**About this exercise**
Repeat the following entries exactly, excluding pictures.

**Items from a dataset**
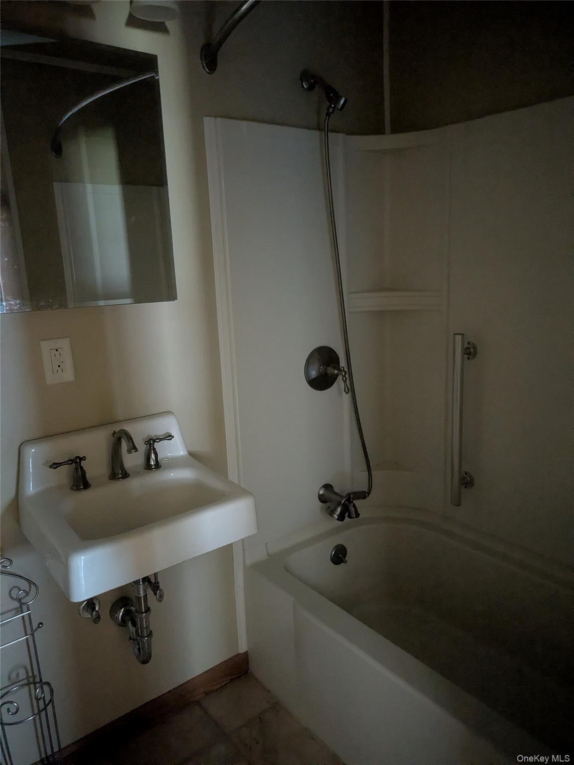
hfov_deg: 54.9
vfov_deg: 69.4
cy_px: 382
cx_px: 287
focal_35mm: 25
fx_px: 552
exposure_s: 1/15
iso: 4617
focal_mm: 5.43
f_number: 1.89
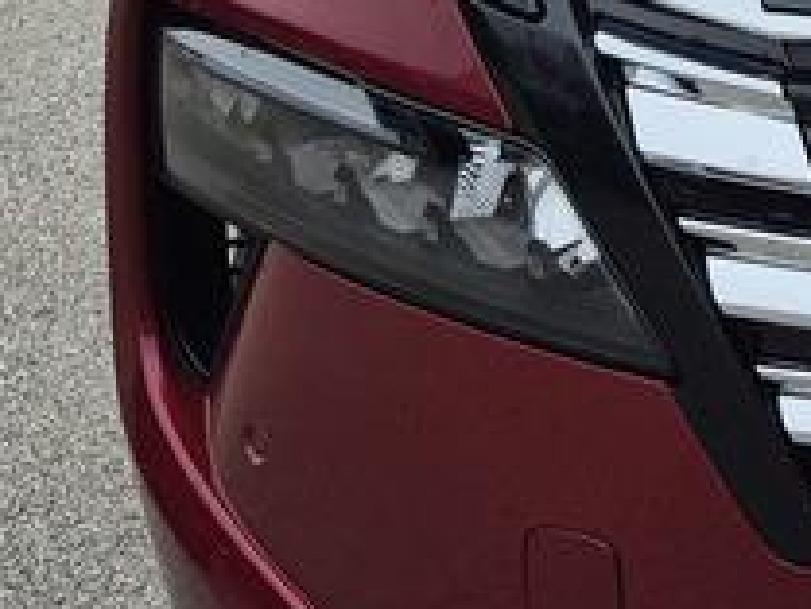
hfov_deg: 12.5
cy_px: -31
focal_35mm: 141
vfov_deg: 10.4
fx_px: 3305
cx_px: 1544
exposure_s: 1/728
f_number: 1.8
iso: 25
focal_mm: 5.4
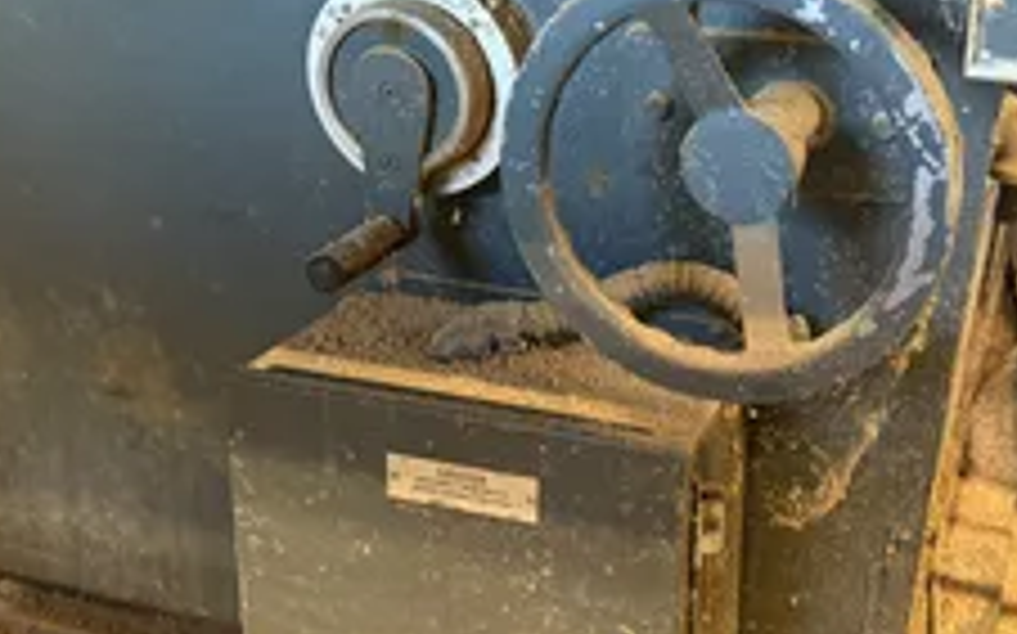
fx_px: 1247
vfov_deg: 28.2
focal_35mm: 45
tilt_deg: -17.5
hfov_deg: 43.2
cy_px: 180
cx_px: 742
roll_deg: -2.9
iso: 400
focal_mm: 6.76
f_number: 1.78
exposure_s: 1/41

**Exercise response**
hfov_deg: 54.9
vfov_deg: 69.4
cy_px: 382
cx_px: 287
focal_35mm: 25
fx_px: 552
exposure_s: 1/15
iso: 4617
focal_mm: 5.43
f_number: 1.89
hfov_deg: 12.5
cy_px: -31
focal_35mm: 141
vfov_deg: 10.4
fx_px: 3305
cx_px: 1544
exposure_s: 1/728
f_number: 1.8
iso: 25
focal_mm: 5.4
fx_px: 1247
vfov_deg: 28.2
focal_35mm: 45
tilt_deg: -17.5
hfov_deg: 43.2
cy_px: 180
cx_px: 742
roll_deg: -2.9
iso: 400
focal_mm: 6.76
f_number: 1.78
exposure_s: 1/41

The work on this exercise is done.